(Stored data entries)
------------------------------------------------------------

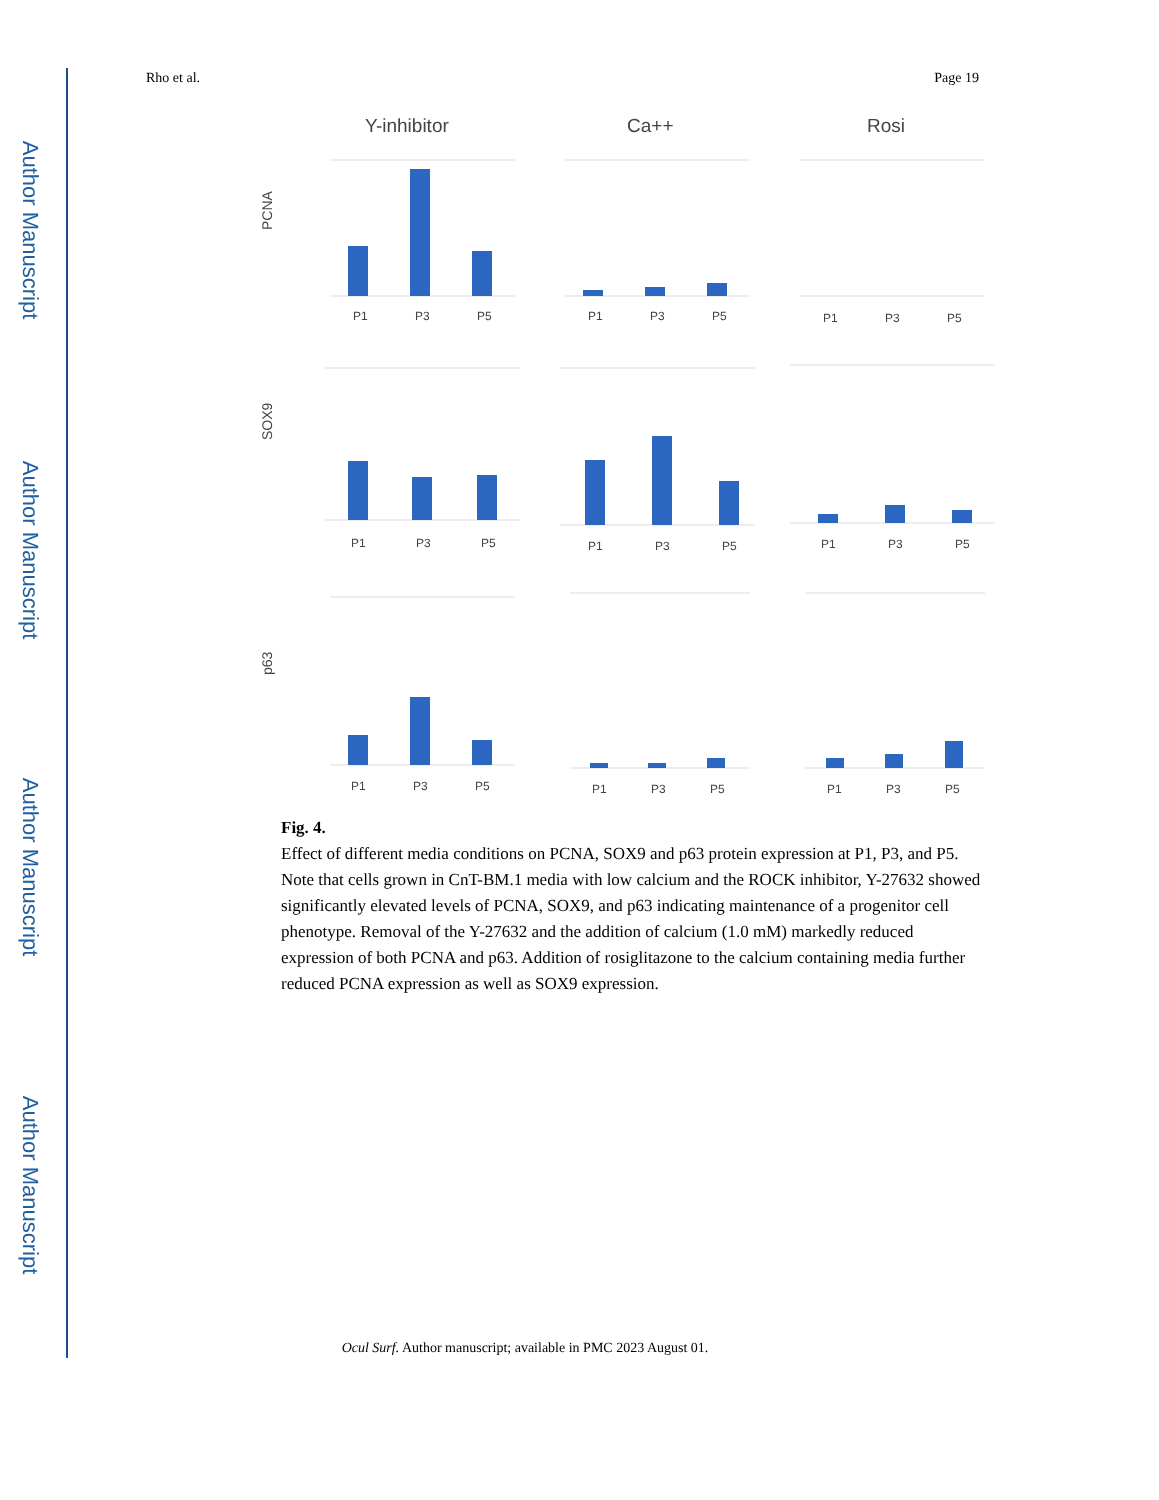Author Manuscript
Author Manuscript
Author Manuscript
Author Manuscript
Rho et al. Page 19
Y-inhibitor
Ca++
Rosi
PCNA
SOX9
p63
P1
P3
P5
P1
P3
P5
P1
P3
P5
P1
P3
P5
P1
P3
P5
P1
P3
P5
P1
P3
P5
P1
P3
P5
P1
P3
P5
Fig. 4.
Effect of different media conditions on PCNA, SOX9 and p63 protein expression at P1, P3, and P5. Note that cells grown in CnT-BM.1 media with low calcium and the ROCK inhibitor, Y-27632 showed significantly elevated levels of PCNA, SOX9, and p63 indicating maintenance of a progenitor cell phenotype. Removal of the Y-27632 and the addition of calcium (1.0 mM) markedly reduced expression of both PCNA and p63. Addition of rosiglitazone to the calcium containing media further reduced PCNA expression as well as SOX9 expression.
Ocul Surf. Author manuscript; available in PMC 2023 August 01.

------------------------------------------------------------

→ Goal of the exercise: Wherever the word "inhibitor" turns up in the records above, copy the line that holds it.

→ Exercise output:
Y-inhibitor
Effect of different media conditions on PCNA, SOX9 and p63 protein expression at P1, P3, and P5. Note that cells grown in CnT-BM.1 media with low calcium and the ROCK inhibitor, Y-27632 showed significantly elevated levels of PCNA, SOX9, and p63 indicating maintenance of a progenitor cell phenotype. Removal of the Y-27632 and the addition of calcium (1.0 mM) markedly reduced expression of both PCNA and p63. Addition of rosiglitazone to the calcium containing media further reduced PCNA expression as well as SOX9 expression.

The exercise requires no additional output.